Eliminating a Position During ADA Leave

ADA leave operates slightly differently. Employers are often required to grant medical leave as a reasonable ADA accommodation. An employee granted ADA leave as a reasonable accommodation is generally entitled to return to their same position—not an equivalent position, as under the FMLA—unless the employer demonstrates that holding the position open would impose an undue hardship.

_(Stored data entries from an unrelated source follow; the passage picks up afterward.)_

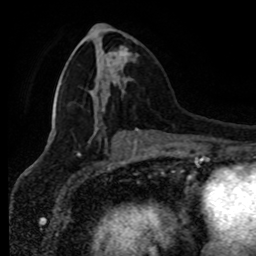
Breast MRI (dynamic contrast-enhanced), one axial slice; position 34 of 80 along the scan axis; cropped to one breast; dynamic contrast-enhanced series, time point 2 of 8 at this slice position (early post-contrast); 1.5 T; TE 4.2 ms, TR 7 ms; 2 mm slice thickness; 256 × 256 image matrix, field of view 170 × 170 mm. Female patient.
Outlined on this slice (semi-automatically segmented with operator editing):
- enhancing-tissue mask used for the functional tumour volume (all voxels passing the contrast-enhancement thresholds inside the analysis volume; usually the tumour): bounding box [x1, y1, x2, y2] px = [110, 46, 129, 88]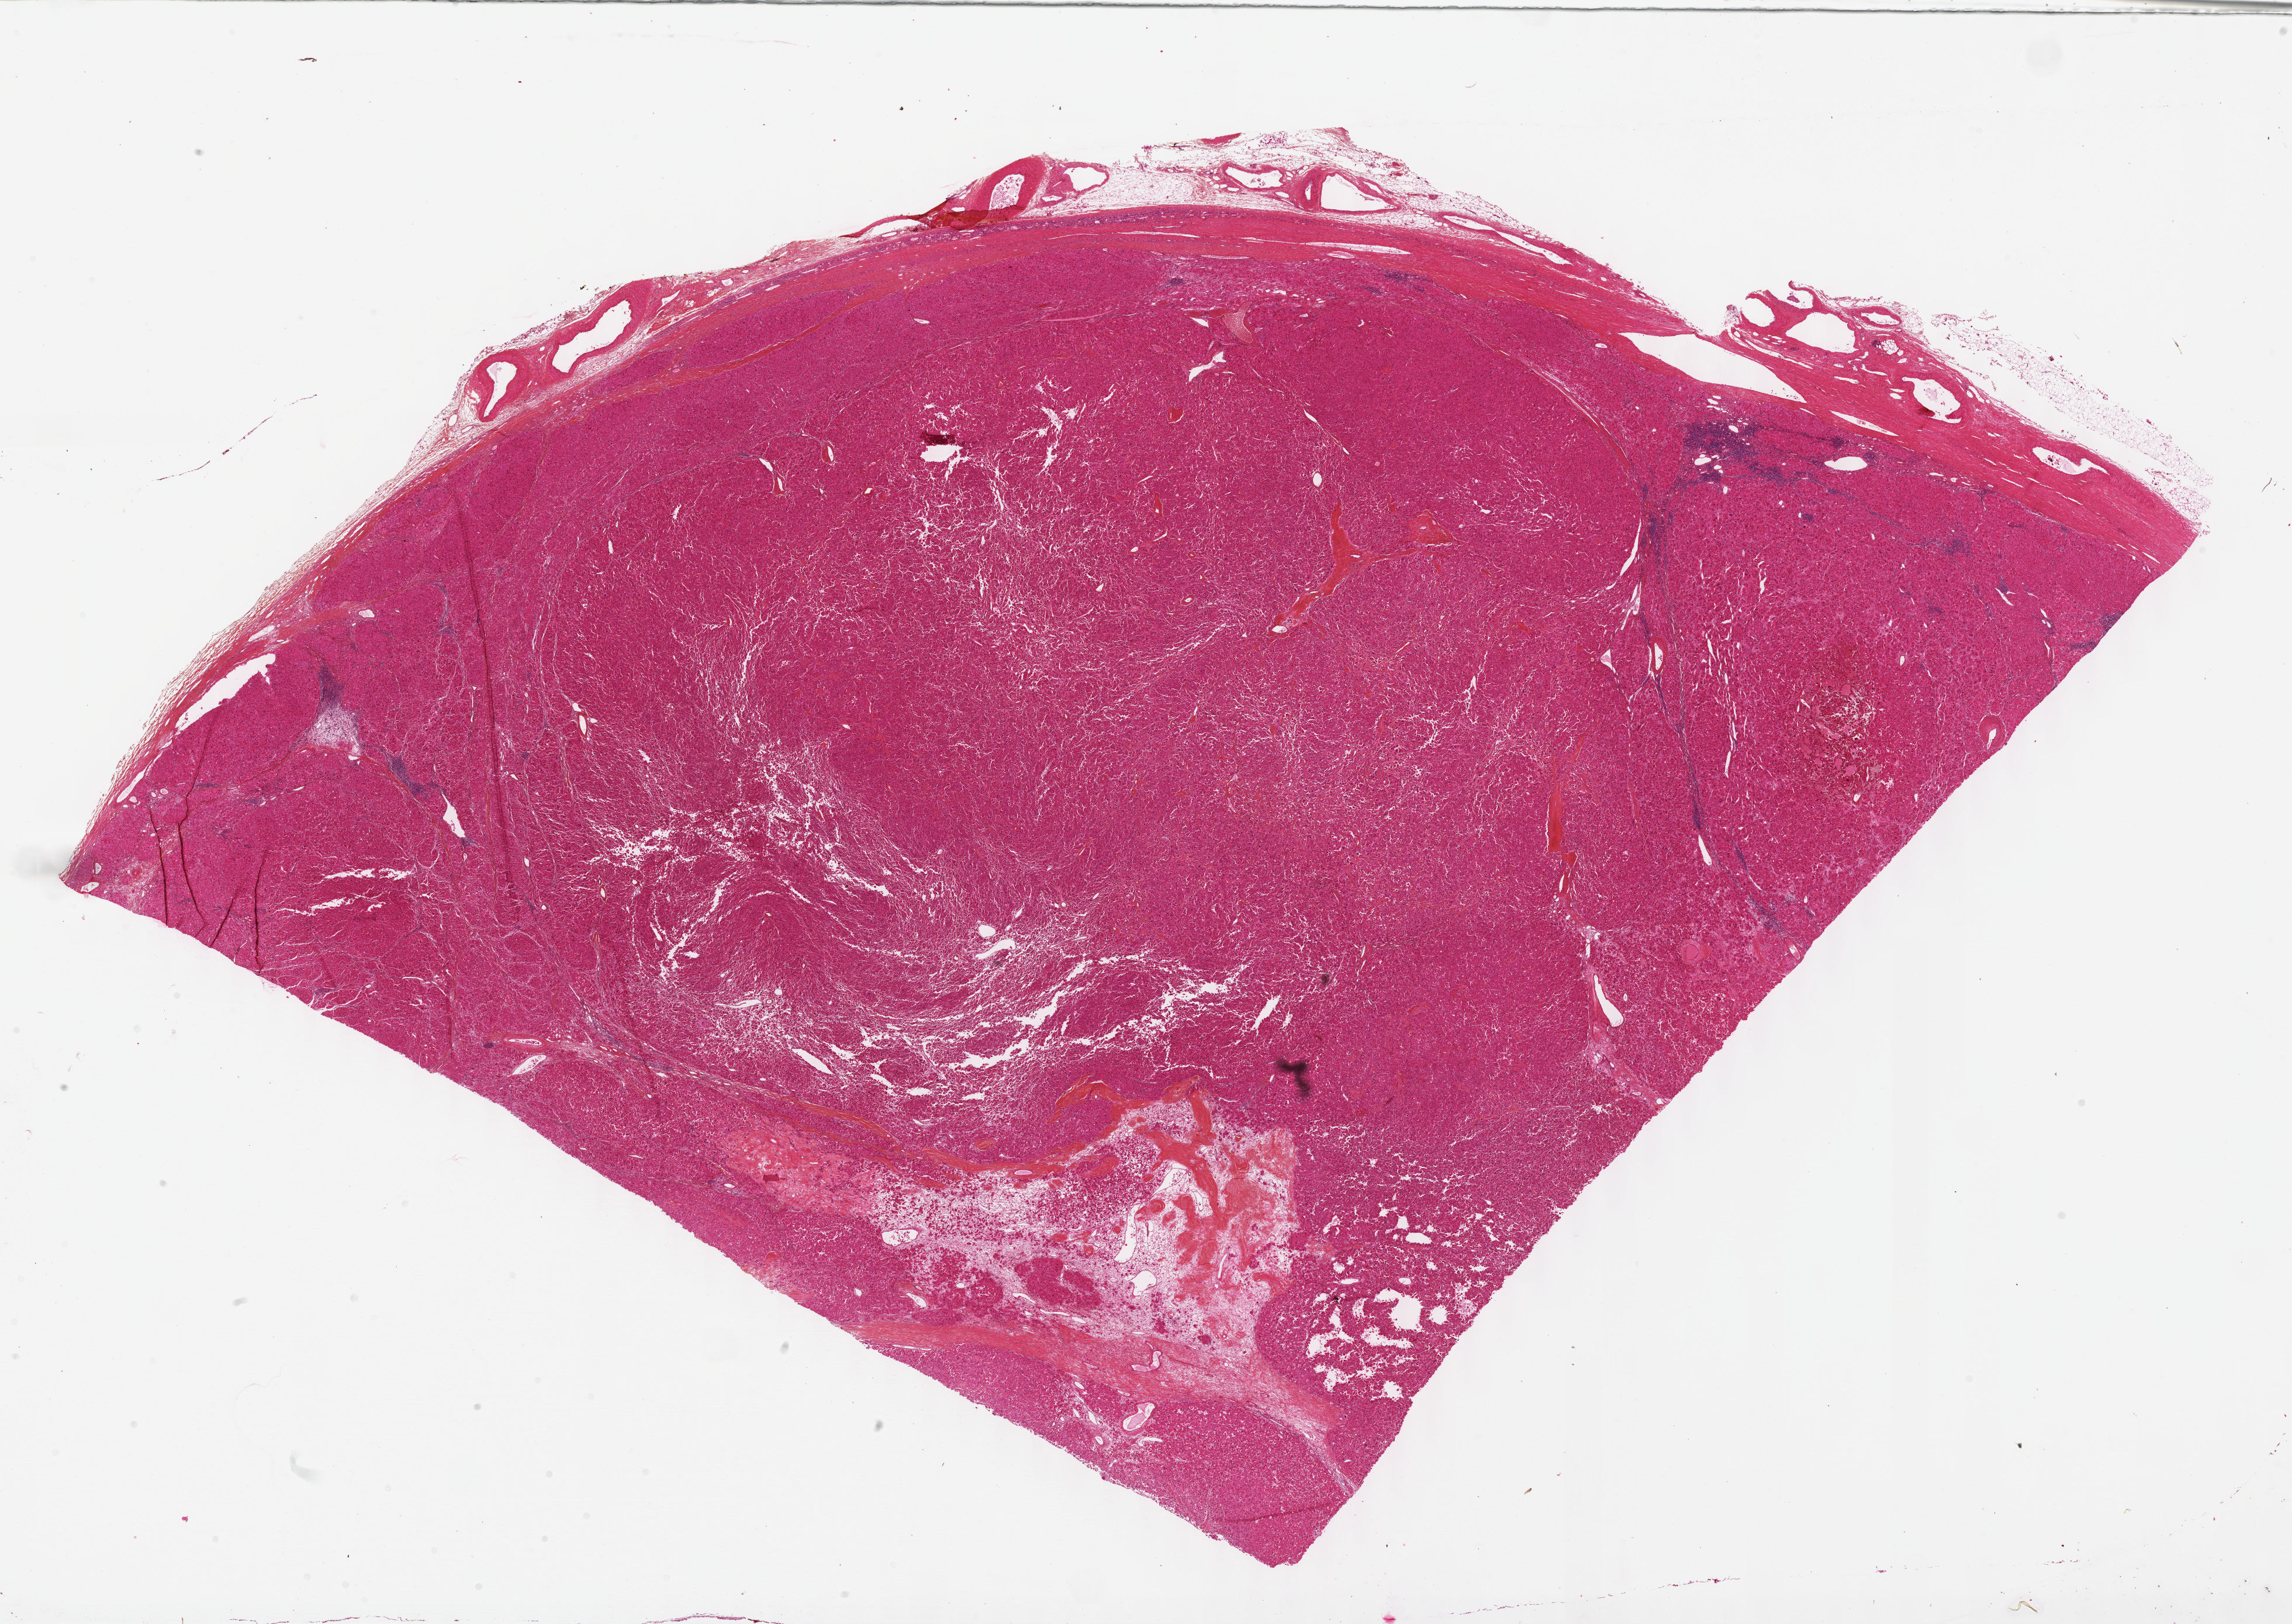
Digitized H&E-stained tissue section (whole slide) — low-resolution overview of the scanned area, about 31.7 x 22.5 mm (from a 40x scan); formalin-fixed paraffin-embedded (FFPE) diagnostic section; adrenal cortex, primary tumour sample. Female, age 37 years at initial diagnosis.
Lymph nodes positive (case pathology): 0 of 21 examined. Laterality: right. Diagnosis: Adrenal cortical carcinoma (cortex of adrenal gland).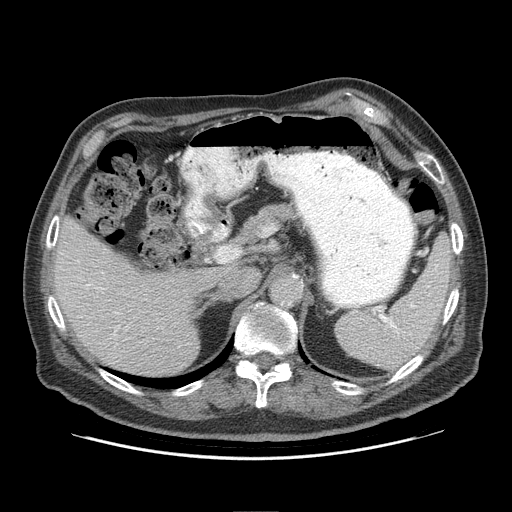
Contrast-enhanced abdominal CT (liver protocol), one axial slice; position 58 of 95 along the scan axis; reconstruction kernel STANDARD; soft-tissue window (W 400 / L 40 HU); 512 × 512 image matrix. Case-level facts recorded for this patient, not image findings: diagnosis: hepatocellular carcinoma (patient treated with transarterial chemoembolisation; whether this scan precedes or follows treatment is not stated here); TNM stage (as recorded): Stage-IVB; Child-Pugh class: A; tumour differentiation: well differentiated.
Annotated regions visible in this slice (semi-automatic segmentation, software-assisted and operator-edited):
- liver parenchyma outside the tumour (the mass and vessels are separate outlines, so this box may not span the whole liver): bounding box <54,218,217,374> (left, top, right, bottom; pixels)
- portal vein: <88,284,117,314>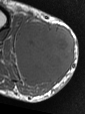
MRI of an extremity soft-tissue mass, one axial slice. Position 24 of 47 along the scan axis. MR volume resampled by the dataset authors to the PET/CT grid (not the native acquisition matrix). 85 × 114 image matrix, field of view 83 × 111 mm. Male patient. From the clinical record (not read from this slice): histological type: pleiomorphic liposarcoma; grade: high; site of the primary tumour: right calf.
Annotated regions visible in this slice (expert contour drawn on MRI and transferred to this co-registered scan by the dataset authors):
- gross tumour volume including surrounding oedema: bounding box [x1, y1, x2, y2] px = [15, 16, 75, 90]
- gross tumour volume (mass): [15, 21, 75, 83]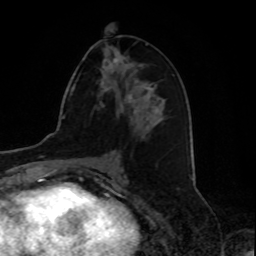
Breast MRI, one axial slice. Position 41 of 80 along the scan axis. Cropped to one breast. Dynamic contrast-enhanced series, time point 2 of 8 at this slice position (early post-contrast). 1.5 T. TE 4.2 ms, TR 7 ms. 2 mm slice thickness. 256 × 256 image matrix, field of view 175 × 175 mm. Female patient.
Structures marked on this image (semi-automatically segmented with operator editing):
- enhancing-tissue mask used for the functional tumour volume (all voxels passing the contrast-enhancement thresholds inside the analysis volume; usually the tumour): bounding box [x1, y1, x2, y2] px = [114, 58, 138, 99]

After careful documentation and individualized consideration, an employer downsizing for legitimate business reasons could likely demonstrate that holding a redundant or unnecessary position open constitutes an undue hardship. But even so, under the ADA, that employer must then consider whether the employee on leave can be reassigned to an equivalent position (as opposed to their exact pre-leave position, now eliminated). If no equivalent position is available, the employer must consider reinstatement to a lesser position. Reinstatement is not required only if a vacant position at a lower level is also unavailable.

Don’t Forget State Law

Employers should also consider state leave law requirements. States including Colorado, Washington and Oregon have adopted family and medical leave laws, and those laws generally create reinstatement rights. Other states have pregnancy leave laws (Montana, for example), while others (like Nevada) provide leave for victims of domestic violence and sexual assault. Every state has a workers’ compensation statute, and those statutes too can provide health-based leave for injured workers. Where medical leave is taken under any of these statutes, employers should consult with counsel to determine whether (1) the statutes have reinstatement requirements, and (2) allow, like the FMLA and ADA, exception to reinstatement requirements where positions are eliminated for business reasons.